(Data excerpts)
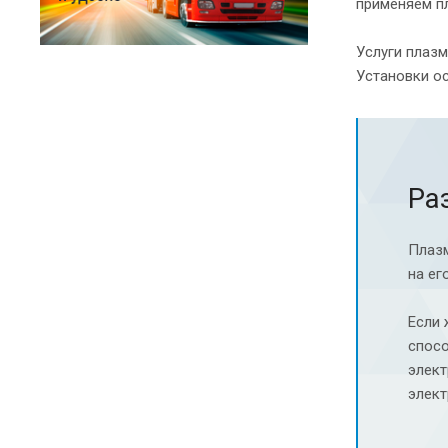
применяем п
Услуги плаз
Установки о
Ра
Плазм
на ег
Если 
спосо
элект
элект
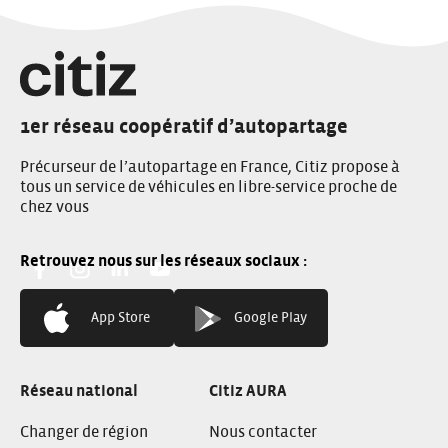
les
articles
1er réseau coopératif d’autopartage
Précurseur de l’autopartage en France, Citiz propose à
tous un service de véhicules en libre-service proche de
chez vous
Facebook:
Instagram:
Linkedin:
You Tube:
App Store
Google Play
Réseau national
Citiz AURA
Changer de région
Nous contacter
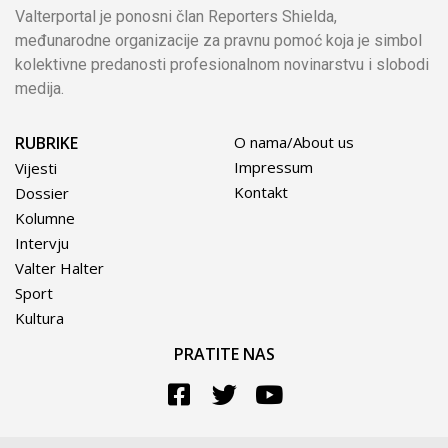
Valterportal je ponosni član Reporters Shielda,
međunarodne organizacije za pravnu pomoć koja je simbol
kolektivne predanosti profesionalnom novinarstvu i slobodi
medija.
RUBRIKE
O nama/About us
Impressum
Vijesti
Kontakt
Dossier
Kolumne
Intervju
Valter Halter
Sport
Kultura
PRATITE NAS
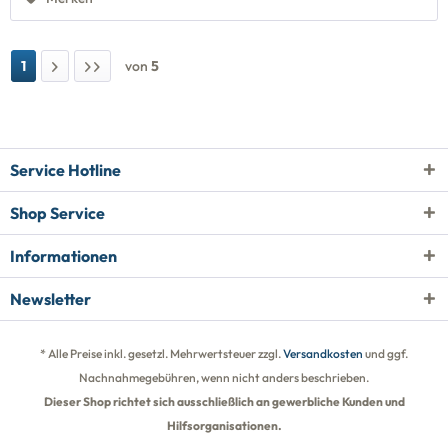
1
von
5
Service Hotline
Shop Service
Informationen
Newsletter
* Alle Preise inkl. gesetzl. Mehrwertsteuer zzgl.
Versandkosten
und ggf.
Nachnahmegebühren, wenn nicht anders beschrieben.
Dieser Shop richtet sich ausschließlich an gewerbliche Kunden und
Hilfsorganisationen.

--

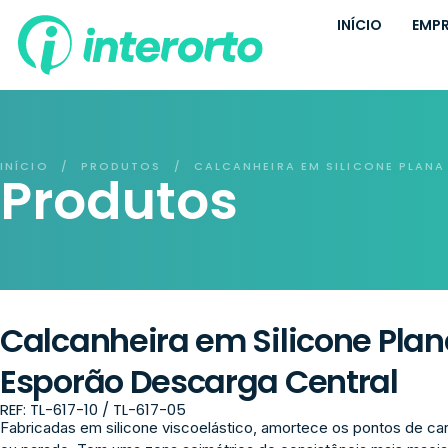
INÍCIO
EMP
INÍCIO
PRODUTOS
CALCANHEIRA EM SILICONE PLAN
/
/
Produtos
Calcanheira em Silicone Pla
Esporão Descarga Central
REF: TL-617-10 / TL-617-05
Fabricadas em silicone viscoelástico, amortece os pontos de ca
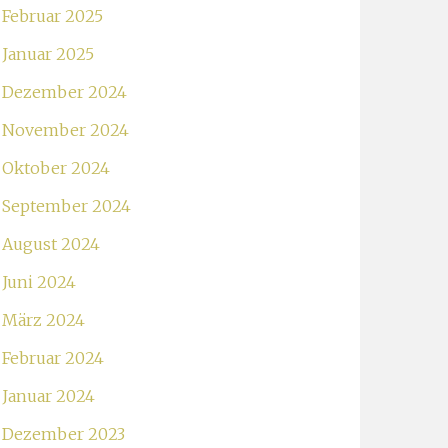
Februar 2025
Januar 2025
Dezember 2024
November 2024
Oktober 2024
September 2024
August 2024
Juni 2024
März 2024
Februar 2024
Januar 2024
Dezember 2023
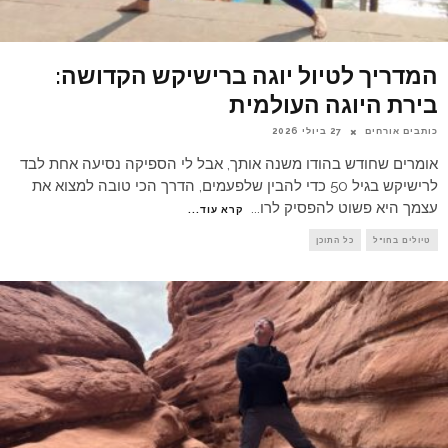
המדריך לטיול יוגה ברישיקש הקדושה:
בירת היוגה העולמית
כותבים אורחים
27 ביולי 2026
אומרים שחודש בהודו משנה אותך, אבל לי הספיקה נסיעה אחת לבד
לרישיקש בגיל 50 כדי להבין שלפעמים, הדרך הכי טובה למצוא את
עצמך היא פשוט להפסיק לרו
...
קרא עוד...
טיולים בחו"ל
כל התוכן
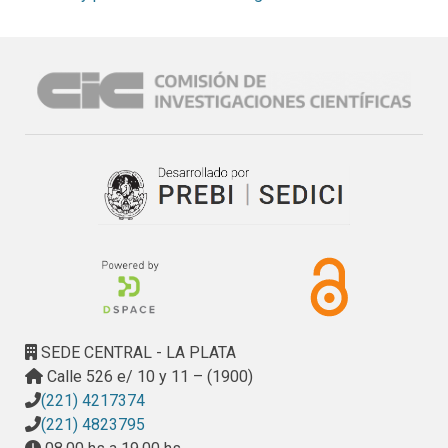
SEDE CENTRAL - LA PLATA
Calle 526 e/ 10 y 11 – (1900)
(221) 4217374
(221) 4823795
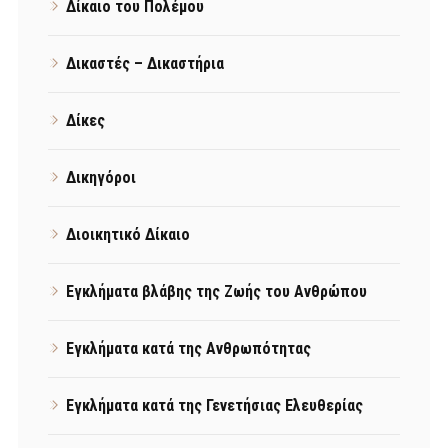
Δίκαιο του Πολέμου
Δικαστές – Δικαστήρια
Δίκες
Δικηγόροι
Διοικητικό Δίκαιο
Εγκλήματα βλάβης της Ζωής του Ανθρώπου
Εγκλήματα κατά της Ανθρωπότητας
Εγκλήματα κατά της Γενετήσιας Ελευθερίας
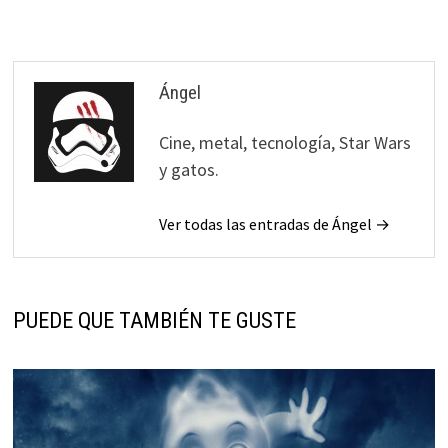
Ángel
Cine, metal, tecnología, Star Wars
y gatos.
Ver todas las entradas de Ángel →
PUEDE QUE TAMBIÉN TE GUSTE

#### WORK REQUEST:
The answer must consist of every line in the records above that contains the word "Citiz".

#### TASK SOLUTION:
Précurseur de l’autopartage en France, Citiz propose à
Citiz AURA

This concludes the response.